オバマはこの演説で、誰が空から死をもたらしたのか、何が世界を変えたのか、すなわち原爆を開発し、人類の破滅への道を急進させた主体を示さない言い回しを選んだ。
これでは、晴れ渡った夏空の下の広島で、三日後には長崎の街で、あらゆる生きものの大切な命と日常を奪い、慣れ親しまれた場所と景観を一変させた正体が何かはわからない。
原爆投下が一〇〇万人の命を救ったという神話が根強く残るアメリカの最高司令官としては、自国の政府の責任を認め、謝罪の言葉を述べることはほとんど不可能であり、市井の被爆者の悲しみや苦しみに言及するのが、政治的にぎりぎりの限界だったのであろう。
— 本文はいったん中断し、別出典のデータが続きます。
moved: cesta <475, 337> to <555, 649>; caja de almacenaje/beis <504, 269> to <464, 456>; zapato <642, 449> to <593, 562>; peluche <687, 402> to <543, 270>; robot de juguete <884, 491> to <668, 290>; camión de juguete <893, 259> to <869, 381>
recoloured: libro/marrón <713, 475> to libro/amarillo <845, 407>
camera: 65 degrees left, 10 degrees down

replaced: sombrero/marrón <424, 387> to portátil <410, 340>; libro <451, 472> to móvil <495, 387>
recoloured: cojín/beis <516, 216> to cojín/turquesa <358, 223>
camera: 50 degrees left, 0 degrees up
演説でうやむやにされた破壊の主体が、アメリカという世界随一の軍事大国であること、「偉大な国」を標榜しながら、国家形成の基盤に、植民地主義と人種差別の問題を抱えている国であることは、決して偶然ではない。核開発は軍事面、経済面で国家や企業に当面利益をもたらしつつ、科学技術面では未知の部分を多々残しており、核兵器と原子力による電力の生産は世代を超えて生態学的、社会的な環境リスクを増殖させる。
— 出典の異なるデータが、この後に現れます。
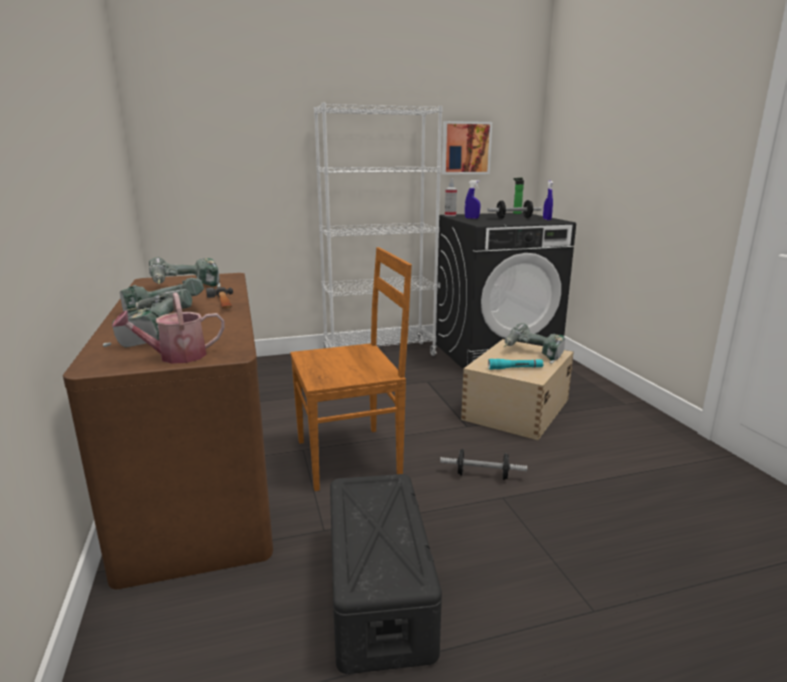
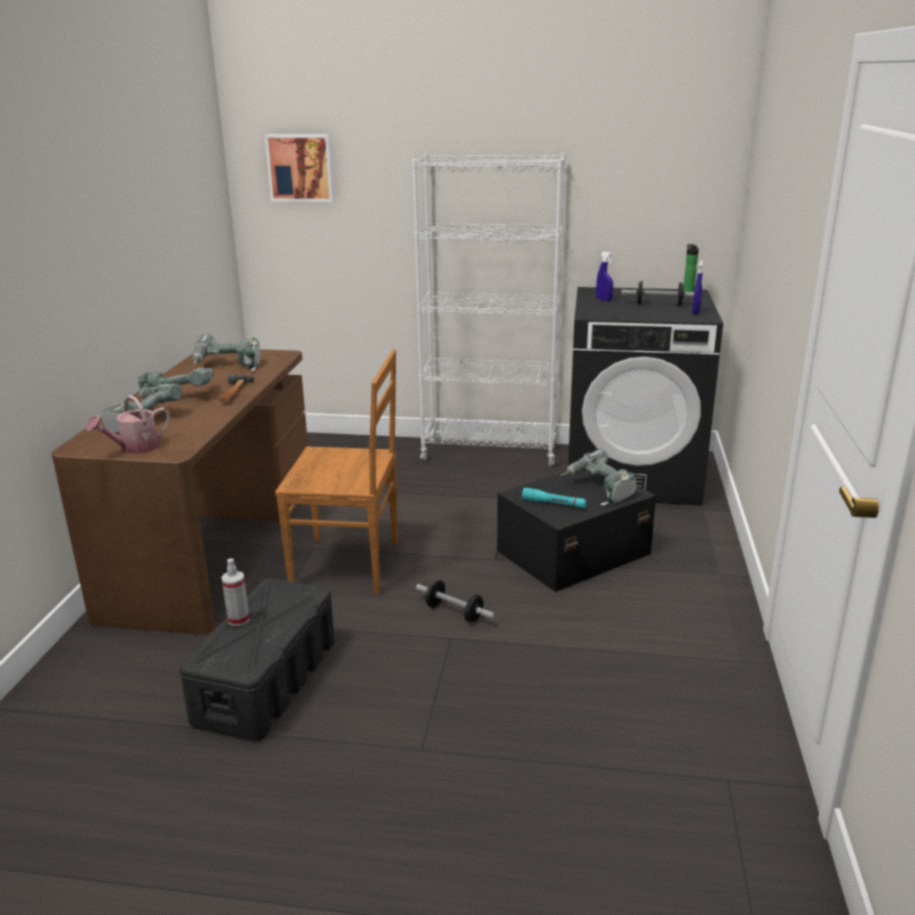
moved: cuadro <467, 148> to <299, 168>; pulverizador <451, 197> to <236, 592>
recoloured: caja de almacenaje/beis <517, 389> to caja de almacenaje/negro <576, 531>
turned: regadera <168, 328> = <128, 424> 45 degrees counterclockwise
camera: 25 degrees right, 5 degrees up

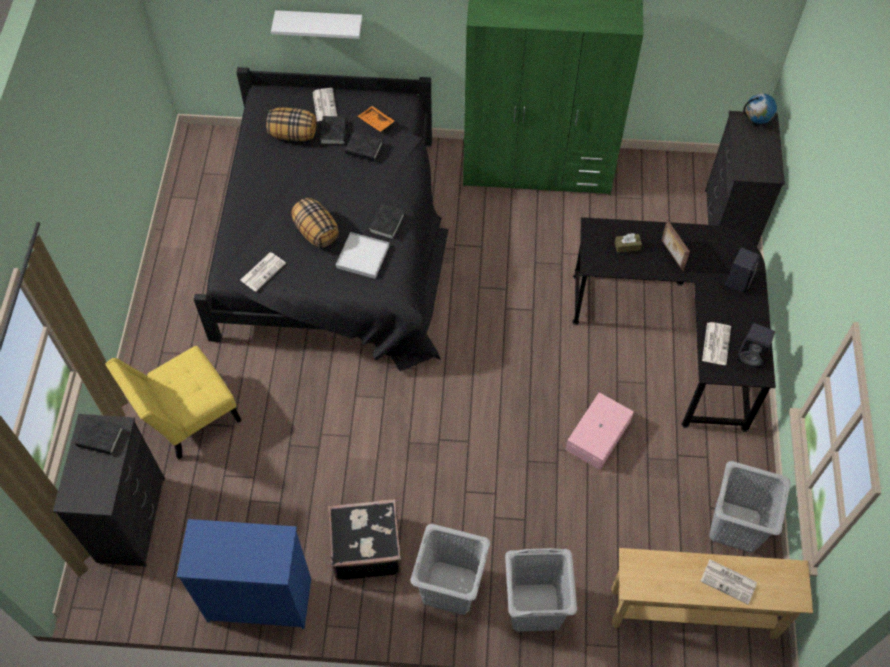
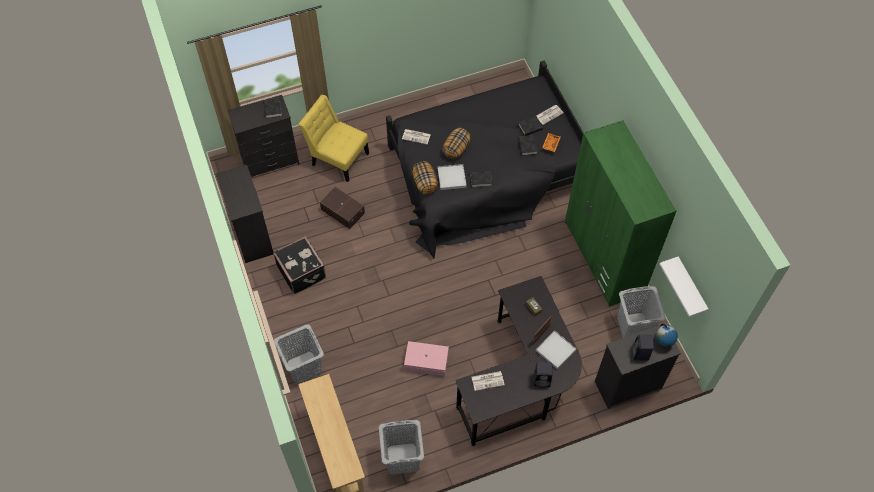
removed: periódico <729, 582>
added: caja de almacenaje/marrón <342, 208>; bandeja/blanco <556, 350>
moved: cojín <291, 124> to <425, 178>; estante/blanco <316, 24> to <683, 286>; cesto de la ropa/gris <450, 569> to <641, 312>; altavoz/negro <756, 346> to <643, 348>
recoloured: cómoda/azul <243, 574> to cómoda/negro <244, 214>
camera: 65 degrees right, 0 degrees up

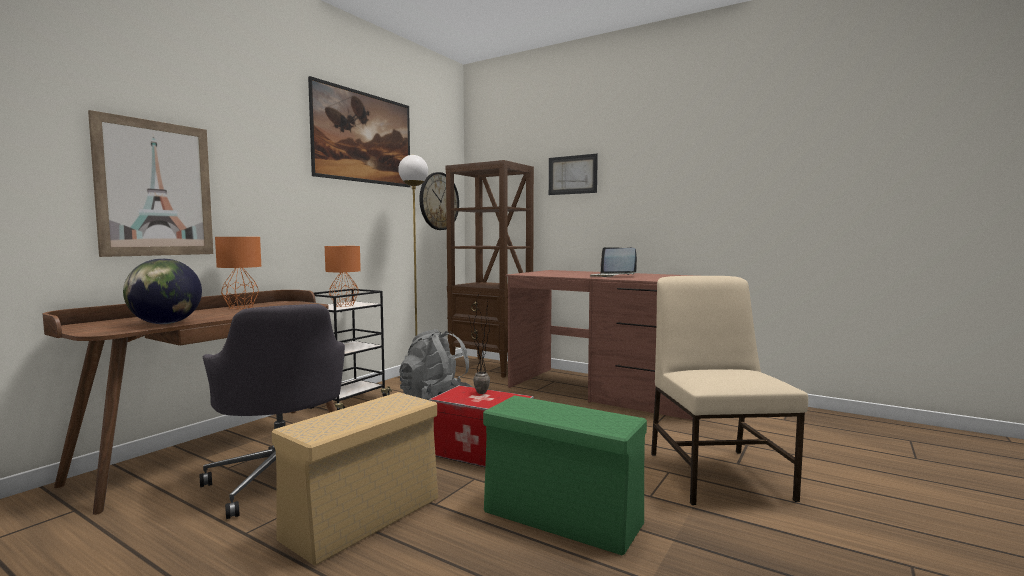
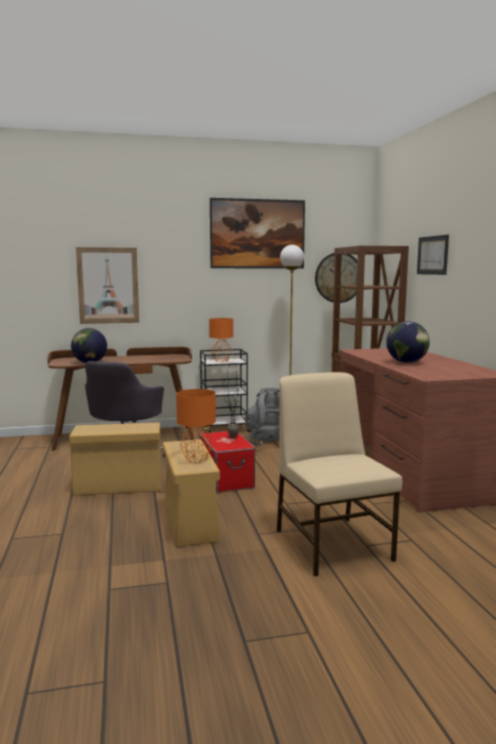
moved: lámpara de mesa/naranja <238, 273> to <196, 426>
replaced: portátil <613, 262> to globo terráqueo <408, 342>
recoloured: caja de almacenaje/verde <565, 475> to caja de almacenaje/beis <191, 493>
turned: silla/beis <729, 390> = <339, 474> 60 degrees counterclockwise
camera: 45 degrees right, 5 degrees up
負の遺産としての放射性廃棄物に関しては、環境への影響のスパンは一〇万年を超える。
この長いプロセスにおいては、個々の現場、破壊の対象となる土地、生きとし生けるものの身体や共同体が危険にさらされる。国家や企業が、国の安全保障や経済発展という大義名分を掲げながら、核開発による環境リスクをどのような場所に負わせてきたのかを考えるとき、社会的な不平等と差別の構造や、切り捨てられてきた弱者の存在が浮かび上がってくる。
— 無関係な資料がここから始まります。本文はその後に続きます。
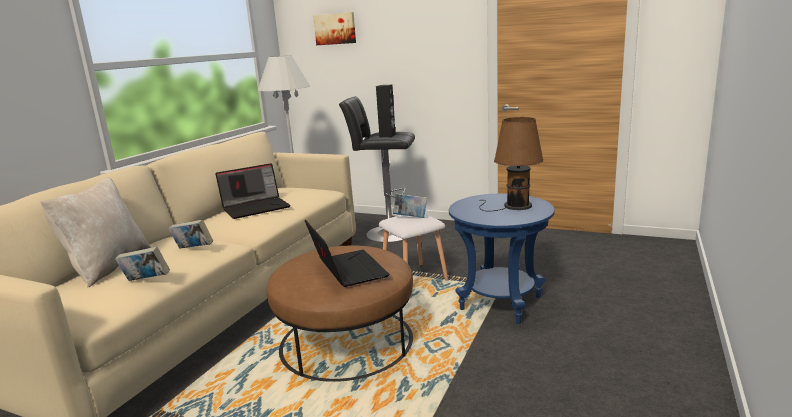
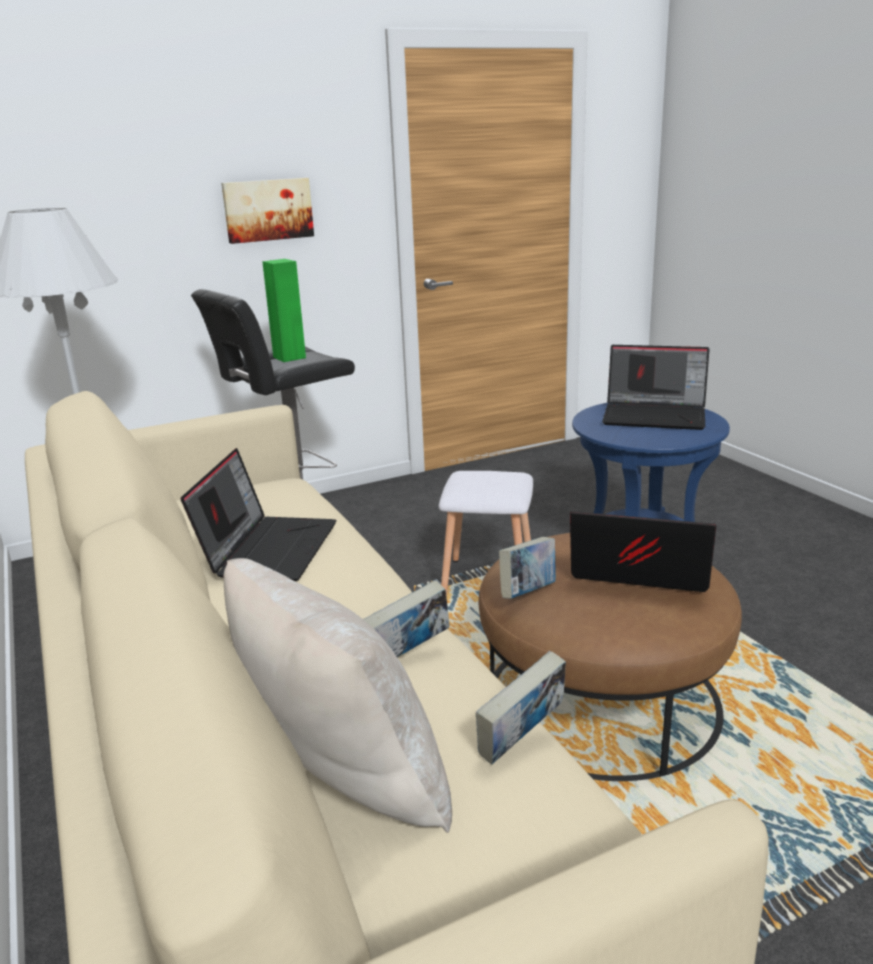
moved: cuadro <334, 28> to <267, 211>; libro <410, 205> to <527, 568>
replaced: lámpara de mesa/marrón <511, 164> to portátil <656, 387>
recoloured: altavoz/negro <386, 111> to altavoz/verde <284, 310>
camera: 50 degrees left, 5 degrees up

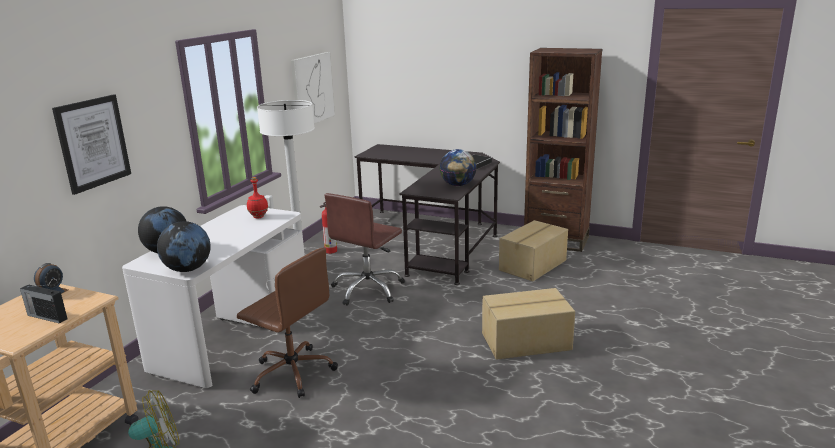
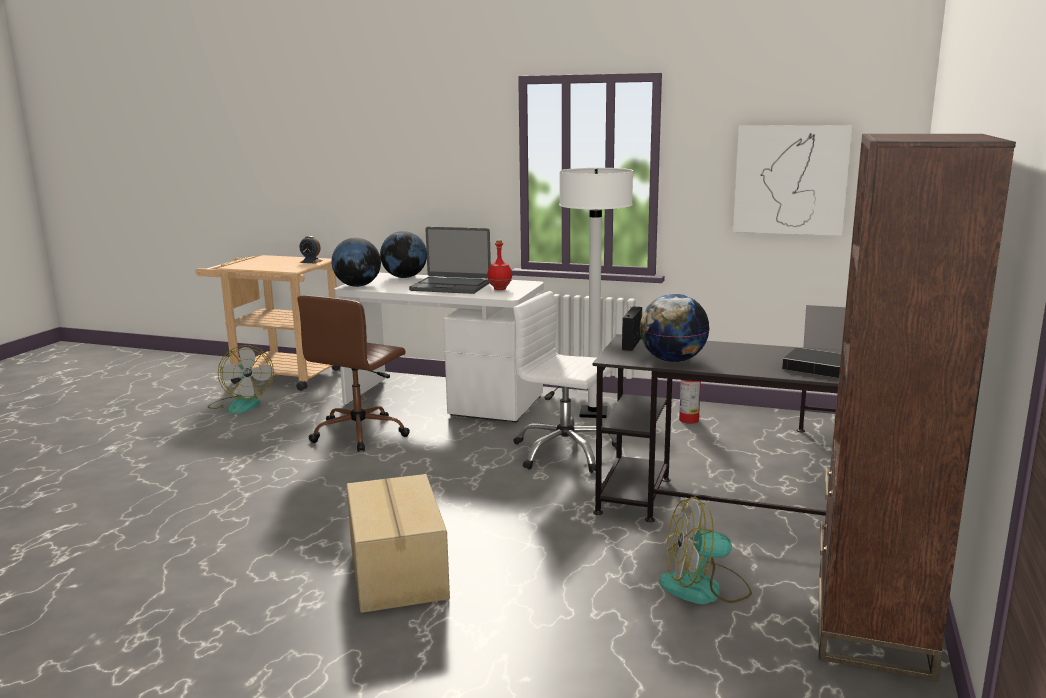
removed: cuadro <91, 144>
added: portátil <450, 260>
moved: radio <44, 304> to <632, 328>
replaced: caja de cartón <533, 250> to ventilador <705, 550>
recoloured: silla de oficina/marrón <364, 249> to silla de oficina/blanco <565, 382>
camera: 85 degrees right, 5 degrees down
複雑に交差する数々の物語に触れるなかで、私は地理学者として、政治経済、法体系、文化、歴史との相互関係において、核開発の基盤を形成し、これを前進させてきた「場所」や「空間」を読み解く作業を通じて、分析を試みることにした。
いくつかの事例からは、それぞれ違った歴史や個性を持つ現場を結びつける、共通項が見えてきた。それは、先住民族をはじめとする有色人種や貧困層を周縁化し、彼らが生活基盤とする土地を、「国の犠牲区域」の空間構築に組み込んでいく社会構造である。アメリカ地理と核開発は、あきらかな共謀関係にある。